Emmanuel Macron a inauguré samedi, un peu avant 9h, le Salon de l'Agriculture, porte de Versailles, à Paris. Et c'est en Européen que le chef de l'État entendait fouler les allées de "la plus grande ferme de France". Car plus que les maux du monde rural, qu'il juge avoir abordés dans ses grands débats, le chef de l'État a consacré son discours inaugural à sa vision de la future politique agricole commune.
Les principales infos à retenir :
- Emmanuel Macron a inauguré le Salon de l'Agriculture samedi matin
- Le président a vanté, dans un discours, les bienfaits de la politique agricole commune
- Il a passé plus de quatorze heures au Salon, battant son propre record, lors d'une visite sans couac.
"Sans l'Europe, l'agriculture française ne serait pas la même"
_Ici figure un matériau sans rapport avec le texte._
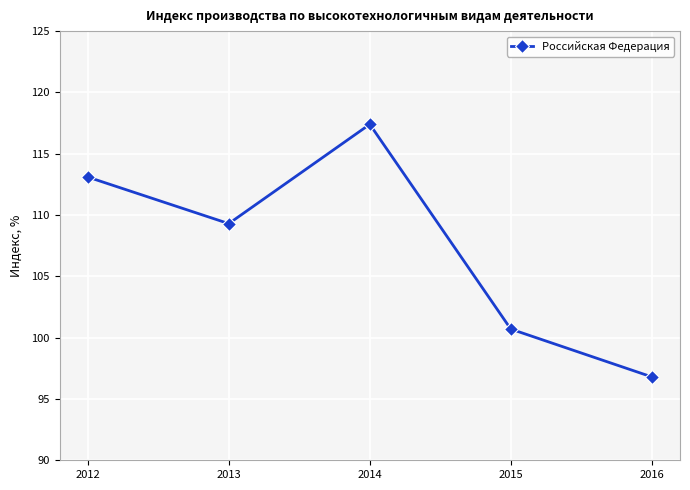

What is the change in value from 2014 to 2015?

-16.7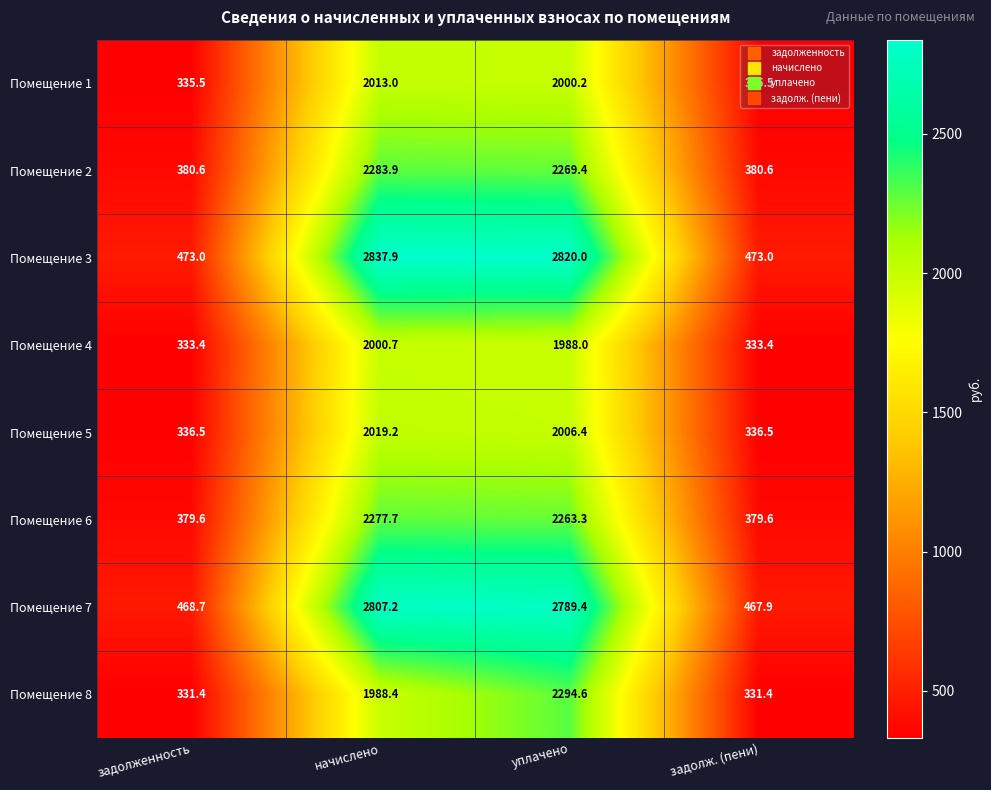

What is the minimum value for Помещение 5?

336.5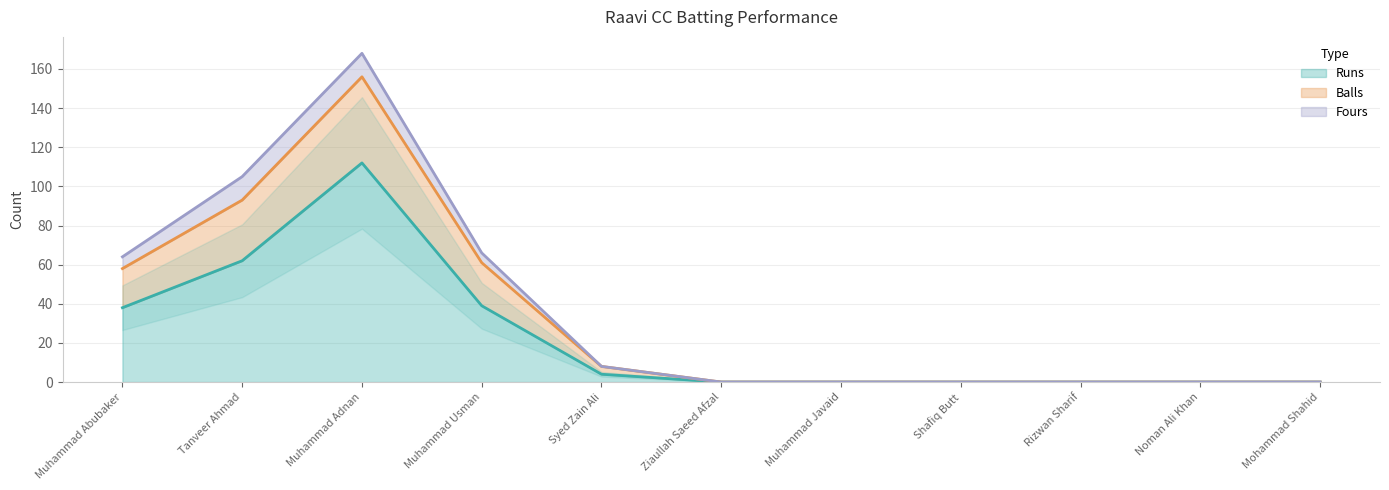

True or false: Balls has more than 0 points higher than both neighbors.

True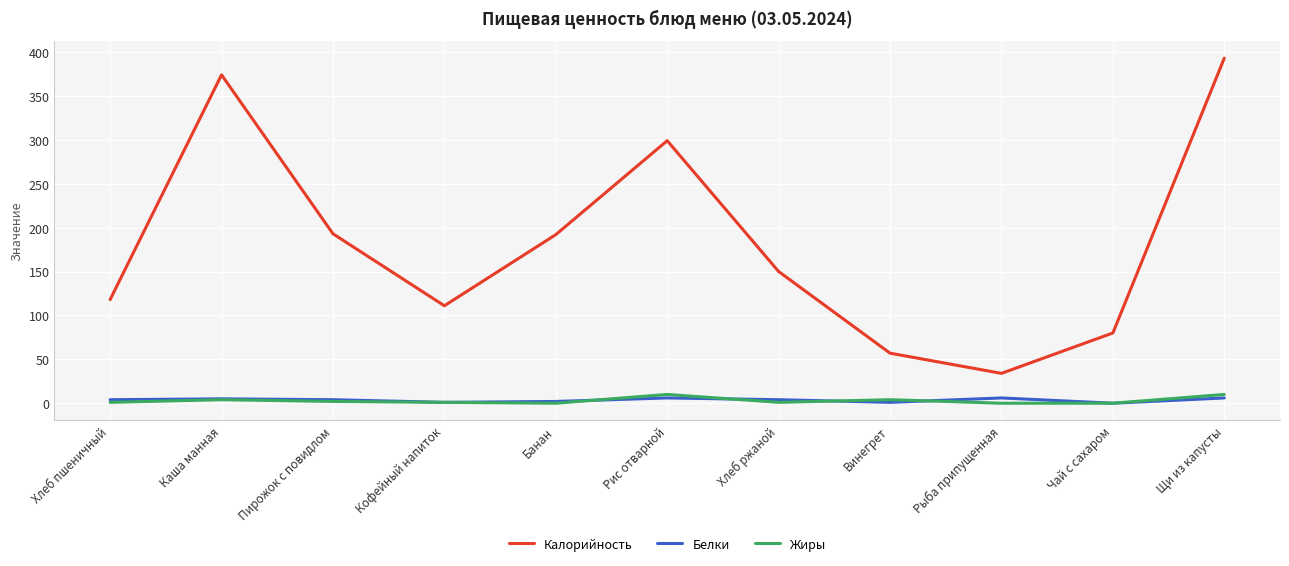

How many lines are shown in the chart?

3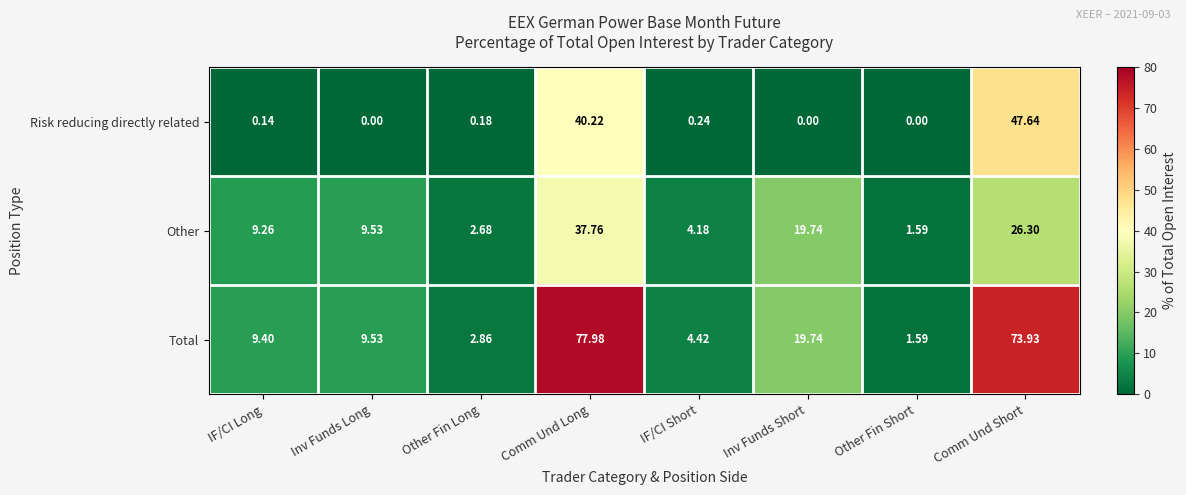

Where is Other nearest to the value 19?

Inv Funds Short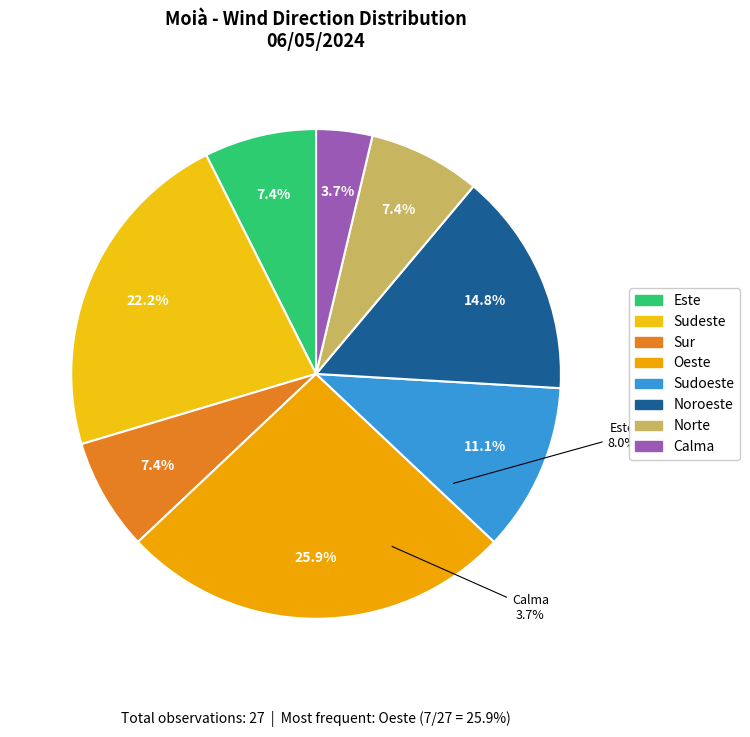

To the nearest percent, what portion does Calma represent?

4%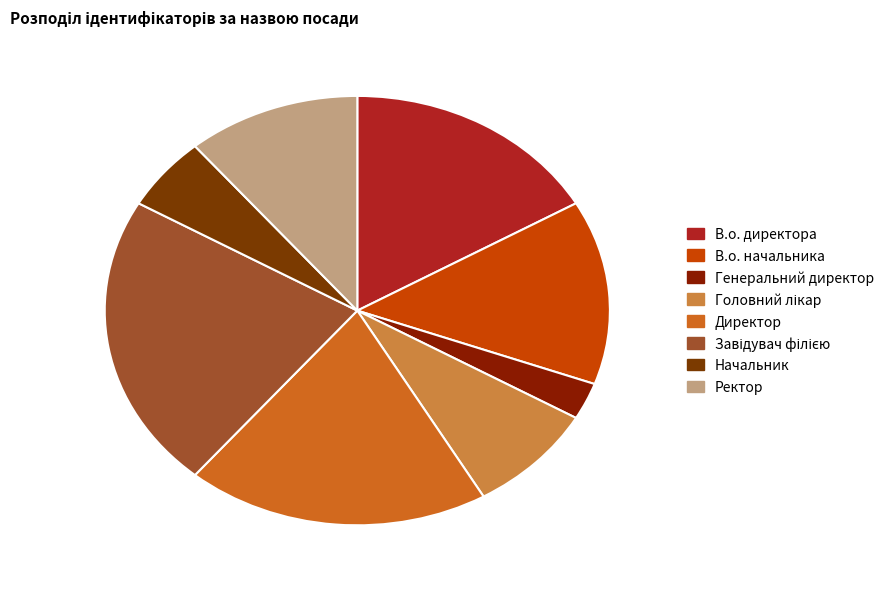

Combined, what portion of the pie is Завідувач філією and Генеральний директор?

25.0%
Après une brève introduction sur les premières avancées obtenues avec la loi Alimentation, Emmanuel Macron a développé l'importance de la politique agricole commune. "L’avenir des terroirs français passe par une politique européenne pragmatique et ambitieuse. Sans l'Europe, l'agriculture française ne serait pas la même", a estimé le président de la République devant environ 500 personnes, pour moitié des jeunes agriculteurs venus de pays européens, mais également le commissaire européen à l'Agriculture Phil Hogan et le négociateur européen Michel Barnier.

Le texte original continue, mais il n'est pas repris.